#### LISTED RECORDS
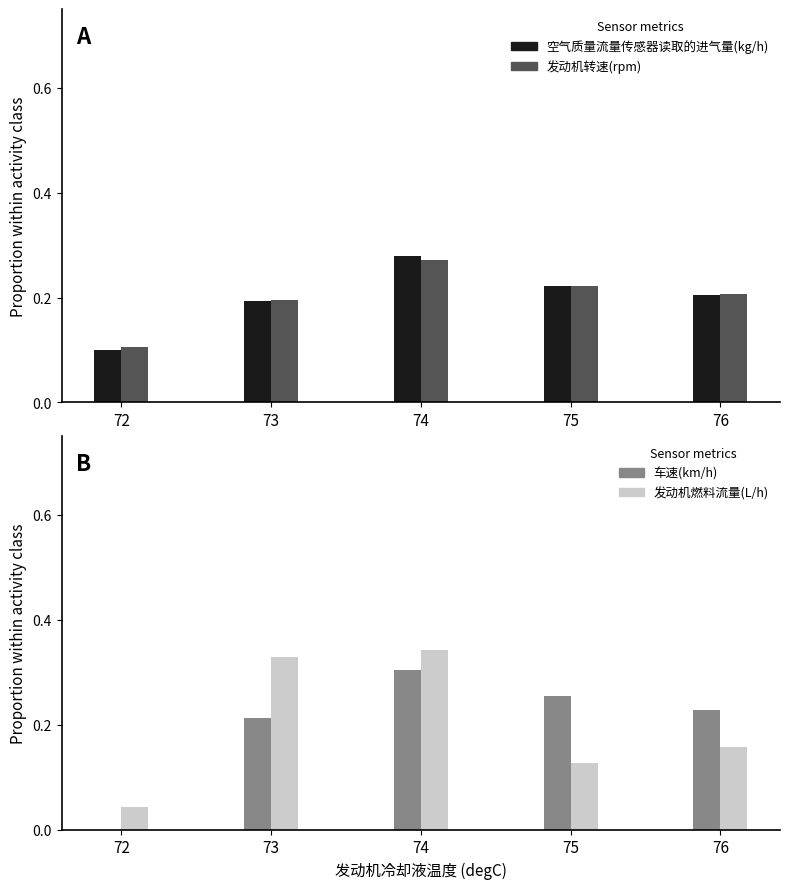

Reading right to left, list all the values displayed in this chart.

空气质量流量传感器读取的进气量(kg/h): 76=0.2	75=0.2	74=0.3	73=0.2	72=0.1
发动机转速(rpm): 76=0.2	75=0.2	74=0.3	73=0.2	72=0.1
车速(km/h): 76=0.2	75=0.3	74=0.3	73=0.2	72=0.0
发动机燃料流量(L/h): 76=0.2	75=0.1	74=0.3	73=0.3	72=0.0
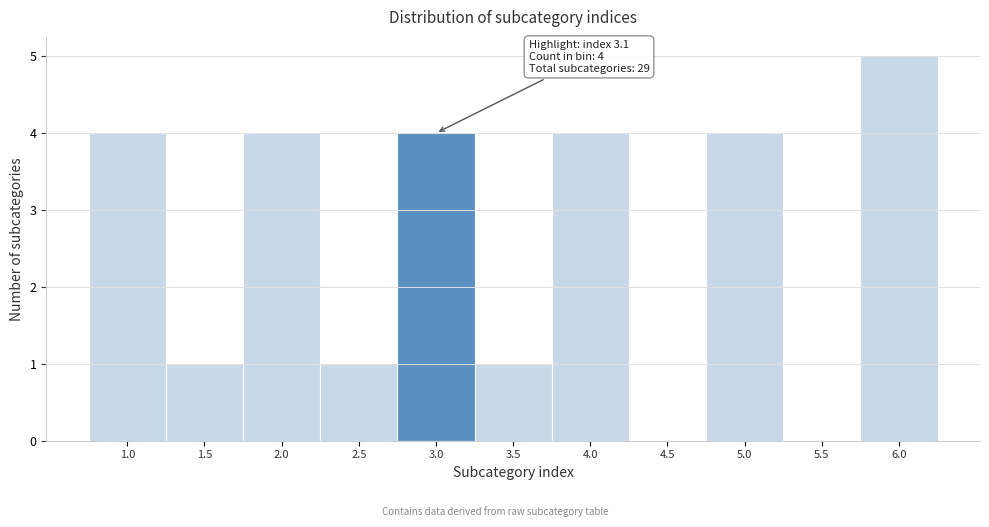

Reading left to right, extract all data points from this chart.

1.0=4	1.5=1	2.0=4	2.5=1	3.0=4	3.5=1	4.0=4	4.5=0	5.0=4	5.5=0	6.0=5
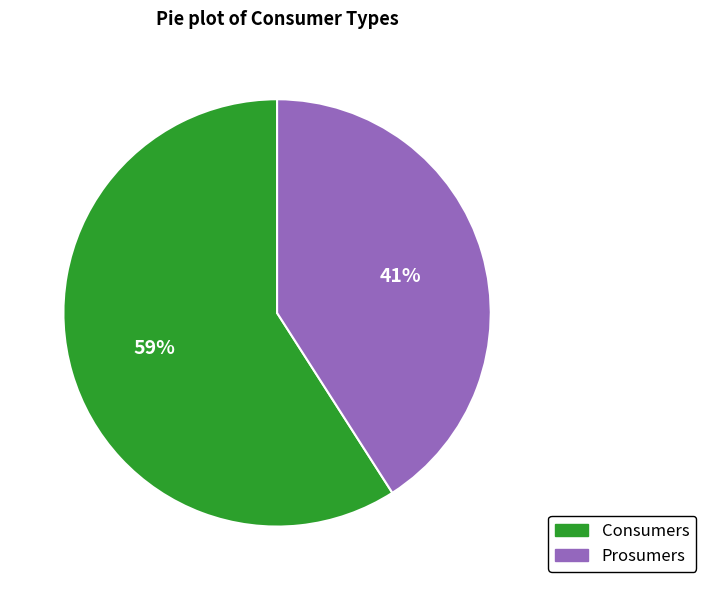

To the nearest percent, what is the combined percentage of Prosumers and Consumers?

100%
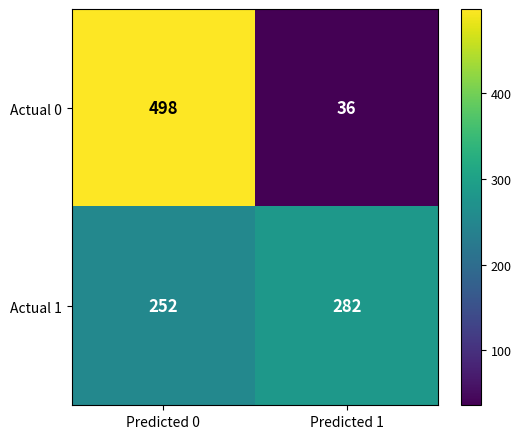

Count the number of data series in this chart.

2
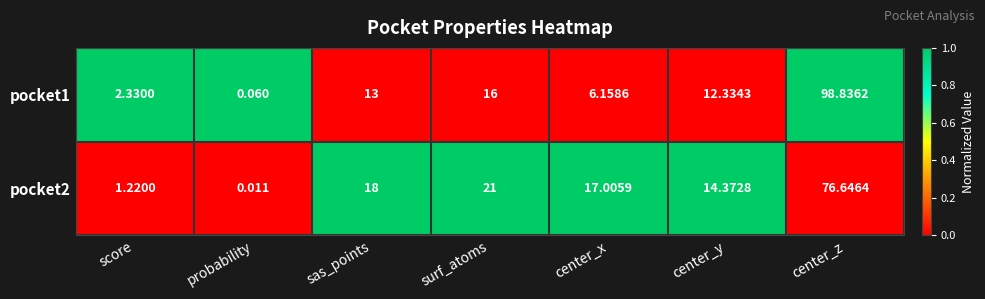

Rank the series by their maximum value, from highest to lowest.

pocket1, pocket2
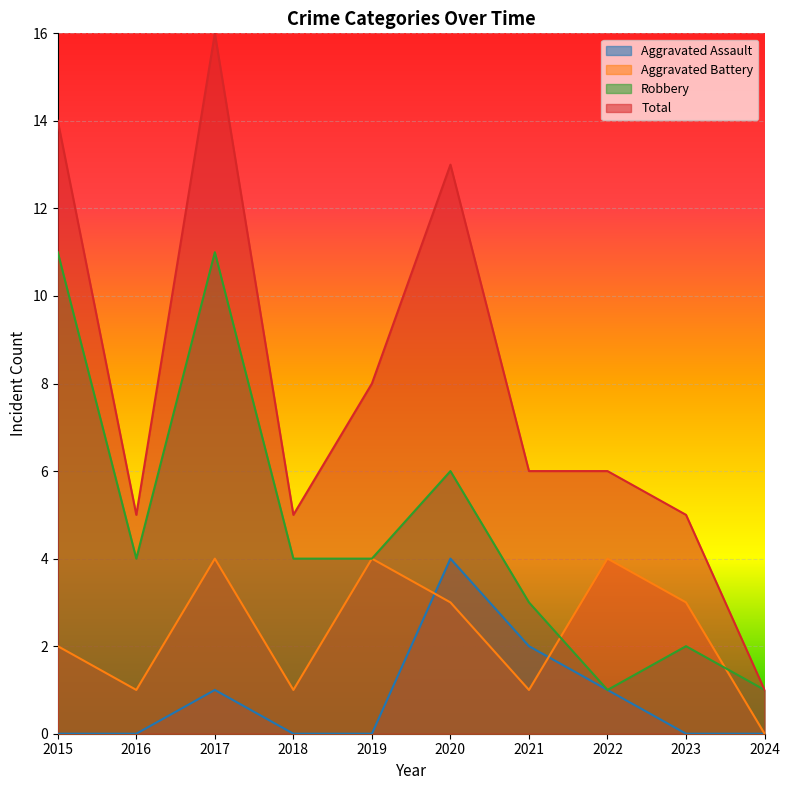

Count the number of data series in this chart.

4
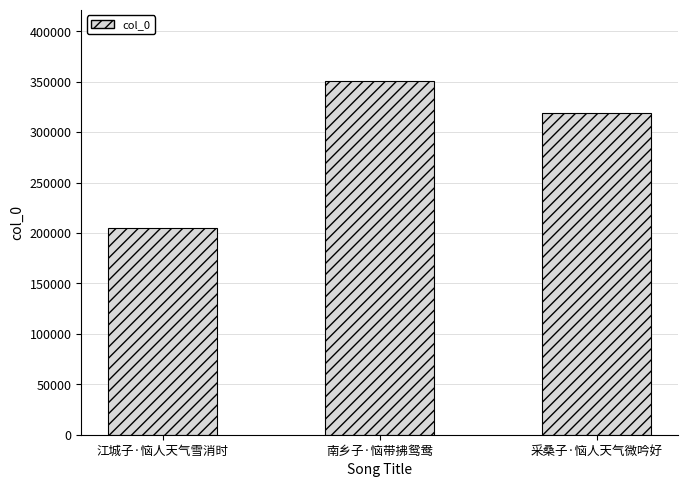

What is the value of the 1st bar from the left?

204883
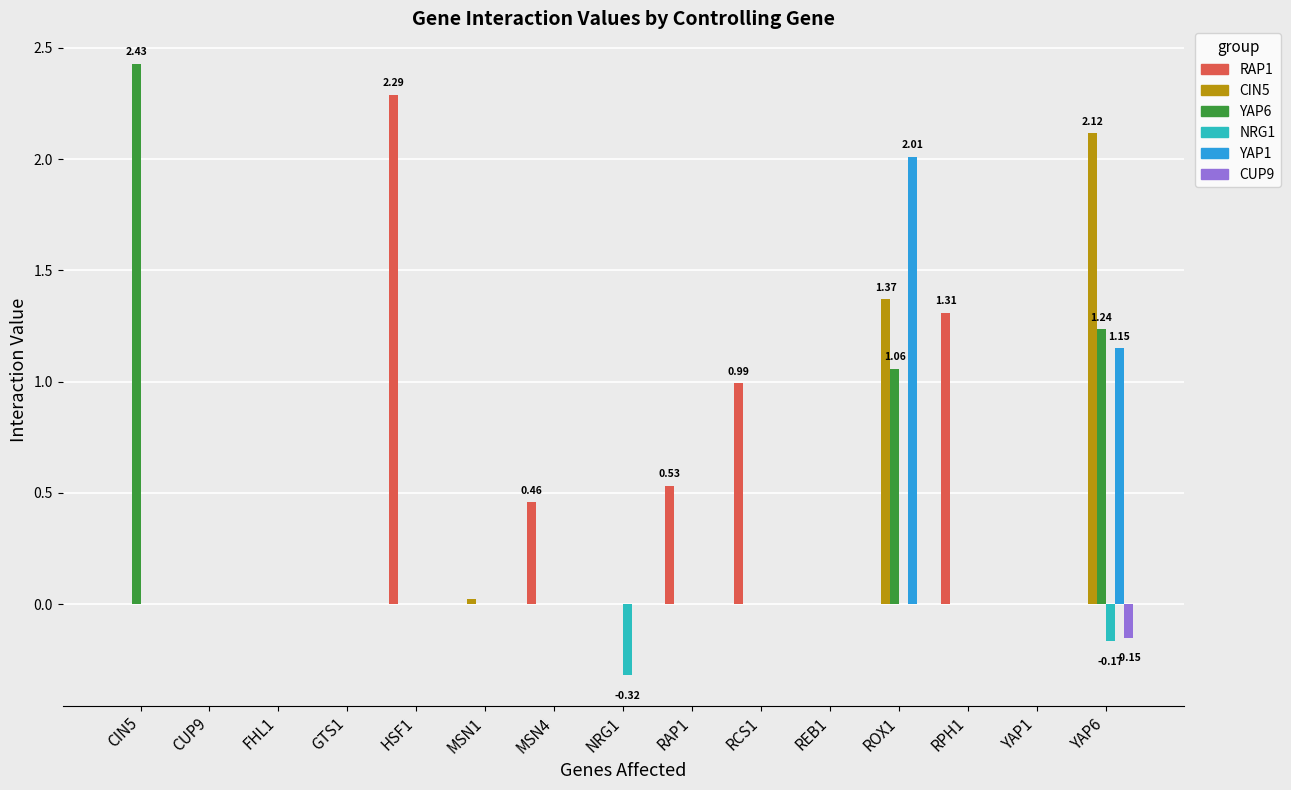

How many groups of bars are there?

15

#### WORK REQUEST
Copy out every item above word for word, leaving out the pictures.

#### EXERCISE OUTPUT
Reading right to left, list all the values displayed in this chart.

空气质量流量传感器读取的进气量(kg/h): 76=0.2	75=0.2	74=0.3	73=0.2	72=0.1
发动机转速(rpm): 76=0.2	75=0.2	74=0.3	73=0.2	72=0.1
车速(km/h): 76=0.2	75=0.3	74=0.3	73=0.2	72=0.0
发动机燃料流量(L/h): 76=0.2	75=0.1	74=0.3	73=0.3	72=0.0

Reading left to right, extract all data points from this chart.

1.0=4	1.5=1	2.0=4	2.5=1	3.0=4	3.5=1	4.0=4	4.5=0	5.0=4	5.5=0	6.0=5

To the nearest percent, what is the combined percentage of Prosumers and Consumers?

100%

Count the number of data series in this chart.

2

Rank the series by their maximum value, from highest to lowest.

pocket1, pocket2

Count the number of data series in this chart.

4

What is the value of the 1st bar from the left?

204883

How many groups of bars are there?

15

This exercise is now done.